Teens urged to stand up for Jesus
___By Dan Martin
___Texas Baptist Communications
___WACO--Teenagers need to stand up for Jesus in their schools, Jay Fannin told more than 900 youth and their leaders at CARGO 2000, a missions conference sponsored by Texas Woman's Missionary Union.
___"Stand up in your school," he said. "Schools are violent places, ... places were drugs are being handed out freely. You need to stand up.
___"But when you stand up in your school, you have to realize Jesus Christ is there with you. He will never leave you."
___The youth minister at Wedgwood Baptist Church in Fort Worth said there are three parts of standing up for Jesus.

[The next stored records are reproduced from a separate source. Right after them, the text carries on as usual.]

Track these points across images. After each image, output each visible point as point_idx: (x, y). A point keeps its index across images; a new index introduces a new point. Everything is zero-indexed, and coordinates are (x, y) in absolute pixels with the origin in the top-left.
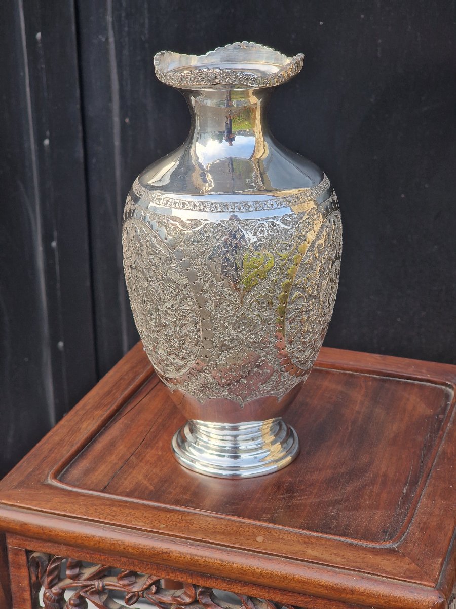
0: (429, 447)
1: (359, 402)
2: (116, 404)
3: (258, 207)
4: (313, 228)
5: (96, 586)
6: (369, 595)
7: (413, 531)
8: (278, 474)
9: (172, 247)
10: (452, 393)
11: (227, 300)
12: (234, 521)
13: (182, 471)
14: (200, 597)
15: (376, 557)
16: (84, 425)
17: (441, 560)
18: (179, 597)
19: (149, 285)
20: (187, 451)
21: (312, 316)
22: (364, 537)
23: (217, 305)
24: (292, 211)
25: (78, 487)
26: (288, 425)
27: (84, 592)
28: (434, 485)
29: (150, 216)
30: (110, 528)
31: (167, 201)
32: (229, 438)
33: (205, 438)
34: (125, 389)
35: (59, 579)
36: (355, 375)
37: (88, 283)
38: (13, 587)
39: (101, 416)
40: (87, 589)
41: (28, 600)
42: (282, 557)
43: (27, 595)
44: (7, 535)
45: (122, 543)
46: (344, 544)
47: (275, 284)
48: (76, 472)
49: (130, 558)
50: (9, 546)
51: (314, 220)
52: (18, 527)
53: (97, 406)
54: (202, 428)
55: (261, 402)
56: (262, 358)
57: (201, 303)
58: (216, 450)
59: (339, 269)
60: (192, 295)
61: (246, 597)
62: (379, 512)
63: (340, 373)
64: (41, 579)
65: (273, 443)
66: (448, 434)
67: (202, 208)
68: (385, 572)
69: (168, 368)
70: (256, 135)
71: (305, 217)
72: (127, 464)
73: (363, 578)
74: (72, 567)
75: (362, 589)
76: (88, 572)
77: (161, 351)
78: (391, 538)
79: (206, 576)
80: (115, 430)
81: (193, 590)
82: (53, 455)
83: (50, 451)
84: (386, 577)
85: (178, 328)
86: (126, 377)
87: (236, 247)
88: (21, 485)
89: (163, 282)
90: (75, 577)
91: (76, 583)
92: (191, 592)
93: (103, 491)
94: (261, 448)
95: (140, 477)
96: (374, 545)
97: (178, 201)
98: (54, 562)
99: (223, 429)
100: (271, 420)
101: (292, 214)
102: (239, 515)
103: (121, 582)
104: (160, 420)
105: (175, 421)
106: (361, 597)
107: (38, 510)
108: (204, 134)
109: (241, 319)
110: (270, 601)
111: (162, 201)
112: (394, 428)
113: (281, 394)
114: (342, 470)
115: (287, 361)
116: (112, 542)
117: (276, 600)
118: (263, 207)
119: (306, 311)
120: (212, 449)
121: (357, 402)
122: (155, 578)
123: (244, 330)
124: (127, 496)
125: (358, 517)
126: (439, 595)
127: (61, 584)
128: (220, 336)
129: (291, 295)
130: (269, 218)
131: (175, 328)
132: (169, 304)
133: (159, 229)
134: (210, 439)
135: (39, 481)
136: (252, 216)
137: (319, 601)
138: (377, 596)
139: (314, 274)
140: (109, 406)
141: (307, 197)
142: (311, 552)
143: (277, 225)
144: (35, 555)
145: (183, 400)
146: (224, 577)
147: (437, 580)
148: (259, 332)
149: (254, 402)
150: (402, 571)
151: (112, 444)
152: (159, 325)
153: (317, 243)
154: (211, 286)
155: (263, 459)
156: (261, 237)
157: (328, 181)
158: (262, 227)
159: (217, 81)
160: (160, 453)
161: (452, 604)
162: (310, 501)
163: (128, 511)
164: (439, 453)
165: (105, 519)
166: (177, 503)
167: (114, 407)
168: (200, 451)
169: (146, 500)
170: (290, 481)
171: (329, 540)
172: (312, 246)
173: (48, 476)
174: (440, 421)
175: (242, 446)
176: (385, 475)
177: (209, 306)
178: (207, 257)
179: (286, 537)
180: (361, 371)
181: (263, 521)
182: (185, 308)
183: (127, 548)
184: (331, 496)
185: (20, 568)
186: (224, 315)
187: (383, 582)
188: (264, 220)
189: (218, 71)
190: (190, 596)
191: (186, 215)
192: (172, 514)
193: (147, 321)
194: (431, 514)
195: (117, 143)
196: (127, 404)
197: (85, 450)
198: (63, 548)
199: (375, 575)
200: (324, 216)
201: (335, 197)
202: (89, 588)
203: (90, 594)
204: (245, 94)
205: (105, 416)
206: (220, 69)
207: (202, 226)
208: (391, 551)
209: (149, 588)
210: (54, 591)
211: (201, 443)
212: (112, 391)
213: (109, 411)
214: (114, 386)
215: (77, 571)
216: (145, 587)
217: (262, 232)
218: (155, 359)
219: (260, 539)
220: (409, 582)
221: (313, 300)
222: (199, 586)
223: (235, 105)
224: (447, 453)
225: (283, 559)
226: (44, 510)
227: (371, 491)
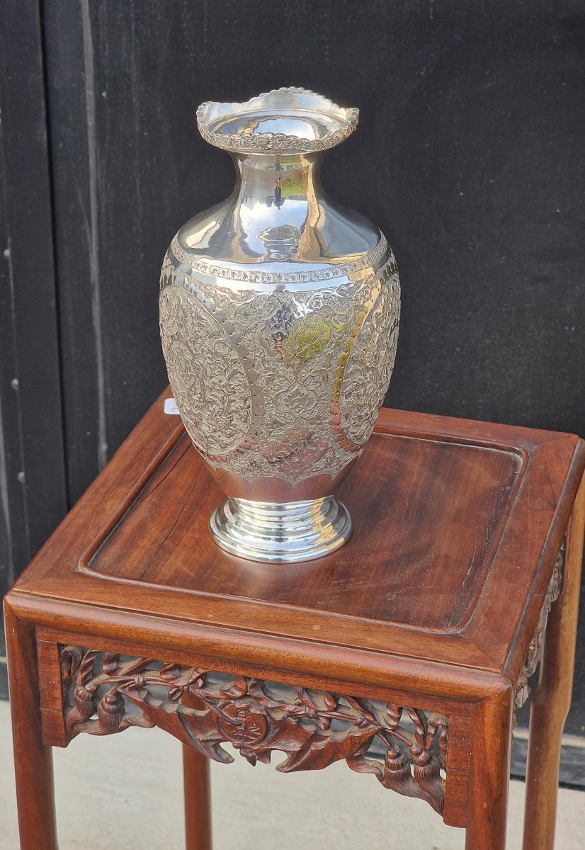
0: (495, 523)
1: (416, 472)
2: (140, 480)
3: (314, 277)
4: (371, 297)
5: (136, 681)
6: (433, 683)
7: (478, 616)
8: (330, 557)
9: (221, 318)
10: (521, 460)
11: (280, 376)
12: (287, 609)
13: (224, 555)
14: (252, 690)
15: (439, 643)
16: (108, 505)
17: (507, 646)
18: (228, 691)
19: (194, 358)
20: (228, 533)
21: (369, 389)
22: (426, 623)
23: (270, 380)
24: (349, 279)
25: (111, 575)
26: (340, 502)
27: (122, 688)
28: (500, 566)
29: (196, 286)
30: (154, 619)
31: (215, 270)
32: (277, 519)
33: (248, 519)
34: (149, 461)
35: (94, 674)
36: (410, 440)
37: (53, 304)
38: (42, 685)
39: (127, 494)
40: (125, 685)
41: (58, 699)
42: (342, 645)
43: (57, 694)
44: (37, 628)
45: (168, 635)
46: (406, 631)
47: (331, 357)
48: (108, 558)
49: (176, 650)
50: (39, 640)
51: (372, 288)
52: (51, 620)
53: (121, 482)
54: (245, 507)
55: (312, 481)
56: (317, 435)
57: (252, 378)
58: (260, 532)
59: (397, 335)
60: (243, 371)
61: (302, 689)
62: (441, 597)
63: (394, 438)
64: (74, 675)
65: (324, 524)
66: (515, 508)
67: (253, 278)
68: (449, 658)
69: (212, 446)
70: (309, 199)
71: (363, 286)
72: (162, 550)
73: (426, 665)
74: (109, 661)
75: (426, 677)
76: (126, 666)
77: (204, 428)
78: (455, 623)
79: (259, 668)
80: (142, 511)
81: (244, 683)
82: (79, 540)
83: (76, 534)
84: (450, 664)
85: (226, 404)
86: (148, 447)
87: (290, 321)
88: (50, 573)
89: (210, 355)
90: (112, 673)
91: (113, 679)
92: (242, 685)
93: (140, 580)
94: (311, 529)
95: (179, 563)
96: (437, 631)
97: (226, 271)
98: (89, 656)
99: (269, 508)
100: (321, 499)
101: (349, 283)
102: (292, 604)
103: (164, 677)
104: (192, 498)
105: (210, 498)
106: (424, 685)
107: (73, 601)
108: (251, 197)
109: (294, 395)
110: (328, 692)
111: (208, 269)
112: (456, 502)
113: (334, 471)
114: (401, 552)
115: (342, 436)
116: (156, 634)
117: (335, 691)
118: (318, 277)
119: (363, 383)
120: (256, 531)
121: (414, 472)
122: (202, 671)
123: (297, 406)
124: (167, 584)
125: (420, 602)
126: (505, 681)
127: (96, 680)
128: (271, 413)
129: (348, 368)
130: (325, 289)
131: (223, 403)
132: (217, 379)
133: (206, 300)
134: (255, 520)
135: (69, 569)
136: (307, 287)
137: (380, 691)
138: (441, 684)
139: (372, 346)
140: (133, 482)
141: (364, 264)
142: (372, 640)
143: (333, 295)
144: (67, 649)
145: (224, 476)
146: (278, 668)
147: (503, 665)
148: (314, 408)
149: (305, 481)
150: (466, 657)
151: (141, 528)
152: (204, 401)
153: (375, 313)
154: (264, 361)
155: (312, 543)
156: (316, 309)
157: (386, 242)
158: (318, 298)
159: (270, 146)
160: (197, 536)
161: (519, 693)
162: (367, 586)
163: (172, 600)
164: (506, 530)
165: (148, 609)
166: (223, 591)
167: (138, 483)
168: (242, 533)
169: (187, 588)
170: (344, 565)
171: (389, 627)
172: (370, 315)
173: (77, 564)
174: (506, 494)
175: (289, 527)
176: (447, 556)
177: (261, 382)
178: (259, 331)
179: (344, 625)
180: (418, 436)
181: (318, 608)
182: (234, 383)
183: (173, 640)
184: (389, 581)
185: (50, 664)
186: (277, 391)
187: (447, 669)
188: (319, 291)
189: (271, 136)
190: (240, 690)
191: (236, 286)
192: (220, 603)
193: (189, 396)
194: (497, 598)
195: (91, 123)
196: (153, 479)
197: (113, 534)
198: (101, 641)
199: (439, 662)
200: (383, 283)
201: (392, 259)
202: (128, 684)
203: (129, 690)
204: (297, 159)
205: (129, 494)
206: (273, 134)
207: (253, 298)
208: (455, 638)
209: (195, 681)
210: (88, 689)
211: (243, 524)
212: (134, 463)
213: (134, 488)
214: (135, 458)
215: (114, 665)
216: (191, 681)
217: (317, 303)
218: (197, 436)
219: (316, 628)
220: (473, 668)
221: (371, 372)
222: (250, 679)
223: (285, 169)
224: (515, 531)
225: (342, 648)
226: (80, 601)
227: (433, 575)
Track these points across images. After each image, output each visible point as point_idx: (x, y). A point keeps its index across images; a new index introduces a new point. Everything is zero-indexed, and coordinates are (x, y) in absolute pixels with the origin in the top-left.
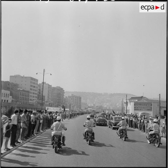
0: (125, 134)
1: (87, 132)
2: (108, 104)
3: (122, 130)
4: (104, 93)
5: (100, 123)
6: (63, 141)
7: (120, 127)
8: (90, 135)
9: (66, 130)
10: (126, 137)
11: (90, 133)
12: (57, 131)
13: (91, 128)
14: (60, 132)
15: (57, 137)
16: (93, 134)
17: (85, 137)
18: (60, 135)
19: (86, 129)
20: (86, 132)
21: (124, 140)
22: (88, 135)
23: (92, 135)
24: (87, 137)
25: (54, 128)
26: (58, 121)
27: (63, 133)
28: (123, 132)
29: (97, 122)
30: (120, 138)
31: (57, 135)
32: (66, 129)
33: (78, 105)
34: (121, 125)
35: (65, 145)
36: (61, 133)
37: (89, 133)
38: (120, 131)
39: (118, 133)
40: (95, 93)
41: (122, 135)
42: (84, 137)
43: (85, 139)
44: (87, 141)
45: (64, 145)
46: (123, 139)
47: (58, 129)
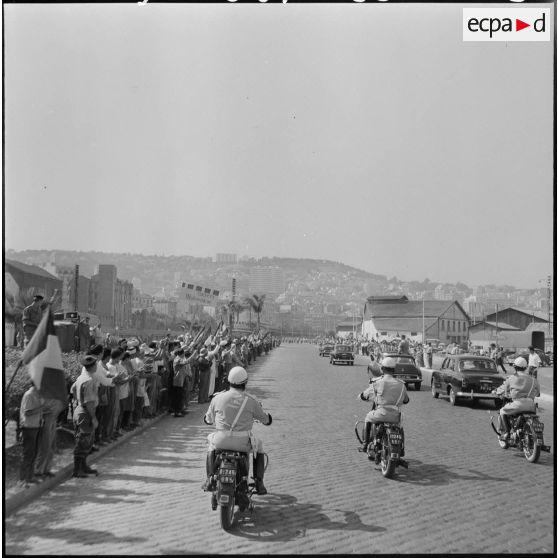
6: (258, 475)
7: (509, 400)
9: (269, 424)
13: (395, 407)
14: (244, 434)
15: (229, 460)
17: (368, 441)
20: (370, 425)
25: (218, 417)
31: (231, 451)
32: (268, 419)
34: (513, 391)
36: (246, 442)
37: (389, 431)
43: (364, 450)
45: (261, 490)
47: (235, 421)
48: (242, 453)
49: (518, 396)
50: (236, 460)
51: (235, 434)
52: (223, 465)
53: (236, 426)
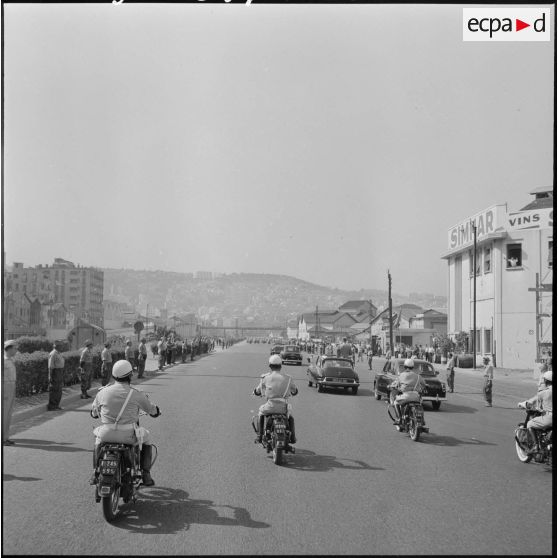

___The first is to "bow down," or get before God in prayer, he said. The second is to believe God wants to do something, and the third is to "bond yourselves with other believers."
___As he encouraged them to pray, he told the stories of two people who prayed in very difficult circumstances.
___He told of Cassie Bernall, the teenager killed at Columbine High School in Littleton, Colo., who reportedly had been praying before she told the gunman she believed in God.
___ He also told of Jeremiah North, a teenager from Fort Worth who confronted the deranged gunman who invaded Wedgwood Baptist Church Sept. 15, during a See You at the Pole Rally.
___"Jeremiah had been praying, and when he stood up, he knew what to say. There is power in prayer," Fannin told the youth group.
___He also told the teens they "have to believe in Christ totally. ... You have to believe God can do it.
___"You can ask God to do amazing things in your school and with your friends. But if you don't believe he can do it, you limit God. The reason he doesn't do it is because people don't believe."
___He promised the young people that God will honor their desire for God to act, and he illustrated with the story of three freshmen who decided to meet at the front of their school every day and pray for their friends and classmates.
___"The three became 10, and then 40. In six months it was 180 people. When they graduated, the class president was a Christian; the valedictorian was a Christian. Their campus was changed because they believed God can do something."
___He also encouraged them to "bond together with other Christians."
___"There are two things you cannot do alone," he said. "The first is get married. The second is be a Christian.
___"You must bow down, get on your knees and ask God to do something in your life, in your school, among your friends. Then you have to believe he can do it. Then, stay with your Christian friends, who will be your anchor, strength, accountability and power."